In that interview, Ferguson fired back at his Swedish critics, claiming that “the majority of epidemiologists in the world support my position.” Even in Sweden, some scientists charged their government was “playing Russian roulette” with the population.

Ferguson countered that the Swedish government took “a decision most other countries would not tolerate,” meaning to let the virus run more free. He said of Giesecke, “He’s basically saying we should allow all these old people to die — because he doesn’t believe we can keep these measures in place.”

Ferguson said that “Sweden is still seeing increases in deaths and cases” and that Sweden’s mortality rates were “approaching New York City,” which has seen the greatest overall numbers of death in the United States so far. He said Britain, by contrast, “acted in time to keep the nation from being overwhelmed.”

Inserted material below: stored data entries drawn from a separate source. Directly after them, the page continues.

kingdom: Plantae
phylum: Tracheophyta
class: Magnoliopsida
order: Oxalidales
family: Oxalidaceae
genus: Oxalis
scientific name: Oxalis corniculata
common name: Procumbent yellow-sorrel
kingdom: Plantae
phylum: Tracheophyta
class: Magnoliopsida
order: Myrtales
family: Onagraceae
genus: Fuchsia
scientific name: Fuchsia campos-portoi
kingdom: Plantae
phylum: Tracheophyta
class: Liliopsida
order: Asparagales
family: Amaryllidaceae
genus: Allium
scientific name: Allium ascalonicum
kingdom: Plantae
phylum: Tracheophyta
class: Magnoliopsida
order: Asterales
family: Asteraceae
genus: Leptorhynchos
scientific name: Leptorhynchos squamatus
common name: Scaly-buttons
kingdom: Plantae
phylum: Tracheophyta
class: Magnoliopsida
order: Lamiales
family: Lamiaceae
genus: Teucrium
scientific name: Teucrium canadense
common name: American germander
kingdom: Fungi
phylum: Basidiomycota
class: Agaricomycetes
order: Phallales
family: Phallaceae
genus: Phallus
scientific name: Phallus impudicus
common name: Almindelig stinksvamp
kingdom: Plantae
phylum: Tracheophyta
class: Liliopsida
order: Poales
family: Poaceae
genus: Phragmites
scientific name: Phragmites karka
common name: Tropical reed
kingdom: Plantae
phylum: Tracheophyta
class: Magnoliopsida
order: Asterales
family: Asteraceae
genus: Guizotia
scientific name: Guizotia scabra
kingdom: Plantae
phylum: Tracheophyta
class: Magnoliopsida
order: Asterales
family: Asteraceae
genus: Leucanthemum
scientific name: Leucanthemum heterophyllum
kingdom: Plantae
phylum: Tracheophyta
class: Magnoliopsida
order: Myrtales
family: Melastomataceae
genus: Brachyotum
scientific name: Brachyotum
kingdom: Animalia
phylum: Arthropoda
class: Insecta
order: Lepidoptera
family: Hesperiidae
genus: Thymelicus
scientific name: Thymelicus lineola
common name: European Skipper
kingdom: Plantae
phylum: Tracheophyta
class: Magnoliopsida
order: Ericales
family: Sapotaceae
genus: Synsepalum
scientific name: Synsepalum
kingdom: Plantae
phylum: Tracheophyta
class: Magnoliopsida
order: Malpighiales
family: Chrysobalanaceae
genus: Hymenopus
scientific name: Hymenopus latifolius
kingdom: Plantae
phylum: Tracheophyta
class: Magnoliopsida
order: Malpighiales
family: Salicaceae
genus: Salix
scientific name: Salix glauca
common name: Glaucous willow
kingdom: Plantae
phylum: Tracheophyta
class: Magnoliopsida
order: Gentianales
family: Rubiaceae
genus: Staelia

Ferguson, who did not respond to requests for an interview with The Washington Post, had been guiding Britain through its epidemic until this week. (He gave up his role with the British government’s Scientific Advisory Group for Emergencies, which has been steering policy, after the Daily Telegraph newspaper reported he had broken social distancing measures by meeting with his married lover at his home. Ferguson has acknowledged making an “error of judgment.”)

The British prime minister is certainly a convert to Ferguson’s forecast. In Johnson’s first news conference after being stricken by the virus, which almost killed him, he argued that Britain avoided “an uncontrollable and catastrophic” epidemic that could have caused half a million deaths, and he cited Ferguson’s worst-case-scenario numbers.

President Trump, too, has alluded to the Ferguson forecasts, boasting of the millions of lives his policies have saved.

The pandemic remains far from over. But at this moment, Britain’s death toll of more than 30,000 is the highest in Europe. Meanwhile, deaths in Sweden are the highest in Scandinavia, with 3,000 killed by the virus so far. Britain’s population is 66 million, and Sweden’s is 10 million.

It’s unclear whether there are cultural, demographic or geographic factors that might make Giesecke’s approach more suitable for Sweden than Britain or some other countries.

But the World Health Organization has suggested that Sweden isn’t an outlier. “If we are to reach a ‘new normal,’ in many ways Sweden represents a future model,” Mike Ryan, the WHO’s top emergencies expert, said last week. “What it has done differently is that it really, really has trusted its own communities to implement that physical distancing.”

Britain has bet that it bought enough time by lockdown to protect its National Health Service and prepare itself for a possible second wave, by ramping up testing, tracing and quarantines for the sick.

Giesecke argues that the virus is essentially unstoppable, until either herd immunity is reached (when two-thirds of a population has been infected and is producing antibodies) or an effective vaccine is widely available, perhaps nine to 18 months from now, according to the most hopeful projections. In a letter to the British medical journal Lancet, Giesecke wrote that “everyone will be exposed” and the strict lockdowns only push severe cases into the future.

Giesecke said that both Britain and Sweden failed its elderly by letting the virus run rampant in nursing and care homes, where deaths might account for as much as a third of totals.

“We’ve failed. We’ve all failed to protect them,” Giesecke said.

The Swedish epidemiologist says that yes, of course, imposing a strict lockdown will slow the spread of infections for a while. “But then, what next?” he asked. Giesecke said no democratic society can remain in lockdown for many months or years. Their economies cannot withstand it, and the public won’t allow it.

Asked why Britain and other countries went with hard lockdown, Giesecke said political leaders want to show leadership — force, decisiveness, strength. He said that “people aren’t stupid” and that if you tell them it’s important to keep their distance or wear masks or wash their hands, they will.

Though it is clearly not easy for everyone to obey the guidance all the time.